1. 5082 POINTS
    J Paul Wilson CFP, CHFCPRO
    Certified Financial Planner, JPW Insurance Retirement Investments, Halifax, Nova Scotia, Canada
    Joe is the owner of policy and as the owner and if no contingent owner is named the ownership the policy would pass to Joe's estate. The policy would remain in force as long as the premiums are continued to be paid. Then of course there is the issue of a beneficiary in the event of John's death. Naming a contingent or successor owner is strongly recommended
    Answered on November 28, 2016
  2. 7479 POINTS
    Steve KobrinPRO
    President, The Firm of Steven H. Kobrin, LUTCF, 6-05 Saddle River Rd #103, Fair Lawn, NJ 07410
    It's a really good question. It makes you think about who is going to manage your estate when you pass on. Who will own your assets, including your life insurance? Who will pay for that policy?

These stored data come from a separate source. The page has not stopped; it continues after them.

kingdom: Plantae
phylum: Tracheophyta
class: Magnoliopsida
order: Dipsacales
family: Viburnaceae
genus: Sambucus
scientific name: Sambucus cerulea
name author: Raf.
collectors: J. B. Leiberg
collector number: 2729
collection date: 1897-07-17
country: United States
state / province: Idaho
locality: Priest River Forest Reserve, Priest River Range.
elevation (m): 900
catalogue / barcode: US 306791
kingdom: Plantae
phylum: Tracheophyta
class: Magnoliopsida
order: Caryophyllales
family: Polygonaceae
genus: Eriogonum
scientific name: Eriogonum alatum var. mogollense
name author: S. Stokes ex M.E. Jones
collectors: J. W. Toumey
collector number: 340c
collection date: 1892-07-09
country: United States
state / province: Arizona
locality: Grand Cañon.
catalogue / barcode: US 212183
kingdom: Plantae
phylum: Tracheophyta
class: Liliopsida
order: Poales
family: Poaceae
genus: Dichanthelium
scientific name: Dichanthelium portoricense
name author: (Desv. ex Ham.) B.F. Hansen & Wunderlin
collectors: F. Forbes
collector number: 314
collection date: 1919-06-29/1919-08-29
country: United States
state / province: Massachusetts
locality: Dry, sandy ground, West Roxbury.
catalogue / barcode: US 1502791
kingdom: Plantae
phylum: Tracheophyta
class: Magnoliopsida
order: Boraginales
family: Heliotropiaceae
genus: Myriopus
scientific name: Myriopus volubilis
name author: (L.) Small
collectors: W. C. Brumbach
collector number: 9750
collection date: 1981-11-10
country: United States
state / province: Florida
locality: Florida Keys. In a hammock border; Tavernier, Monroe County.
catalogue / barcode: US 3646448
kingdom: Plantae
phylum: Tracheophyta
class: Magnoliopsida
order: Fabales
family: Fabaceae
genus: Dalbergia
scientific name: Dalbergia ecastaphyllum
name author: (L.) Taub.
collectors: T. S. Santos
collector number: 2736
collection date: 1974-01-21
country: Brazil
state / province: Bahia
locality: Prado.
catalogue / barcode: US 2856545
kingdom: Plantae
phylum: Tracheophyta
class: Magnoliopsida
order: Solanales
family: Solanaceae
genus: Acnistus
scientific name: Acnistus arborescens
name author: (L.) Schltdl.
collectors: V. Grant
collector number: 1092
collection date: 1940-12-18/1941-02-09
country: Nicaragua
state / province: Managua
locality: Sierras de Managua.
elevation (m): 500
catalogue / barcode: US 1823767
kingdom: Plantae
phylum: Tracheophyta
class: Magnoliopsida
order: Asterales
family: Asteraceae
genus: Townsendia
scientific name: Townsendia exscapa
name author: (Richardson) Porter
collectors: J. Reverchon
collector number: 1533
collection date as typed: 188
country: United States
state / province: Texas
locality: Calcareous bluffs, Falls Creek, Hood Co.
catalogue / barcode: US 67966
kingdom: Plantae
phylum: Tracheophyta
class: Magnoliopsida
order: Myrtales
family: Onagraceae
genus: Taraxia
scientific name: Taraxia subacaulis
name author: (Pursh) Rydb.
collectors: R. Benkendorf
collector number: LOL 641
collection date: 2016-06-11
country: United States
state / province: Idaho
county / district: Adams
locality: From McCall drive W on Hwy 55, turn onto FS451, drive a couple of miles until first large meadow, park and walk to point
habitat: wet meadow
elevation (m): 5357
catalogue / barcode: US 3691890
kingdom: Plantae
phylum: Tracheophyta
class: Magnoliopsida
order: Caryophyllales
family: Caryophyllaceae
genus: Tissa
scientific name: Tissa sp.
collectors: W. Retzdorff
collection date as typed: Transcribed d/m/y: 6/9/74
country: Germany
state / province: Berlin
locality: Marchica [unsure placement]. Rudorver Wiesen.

    If Joe dies, then who will pay for the insurance on John? It could be that the coverage would no longer be needed, so the policy could lapse or be surrendered. But what if the coverage is still needed, for example to take care of debts in Joe’s estate? He really needs to designate an executor to keep up premium payments. The insurance carrier would need that person to step forward and contact them to take over the policy.

    Let's suppose that Joe wanted some kind a division of labor: his executor - perhaps his accountant, or other professional advisor – could take care of his general estate, but another person, such as his brother, would manage the life insurance - maybe to keep it all in the family. In that case he should name his brother as a successor owner so he would have full control.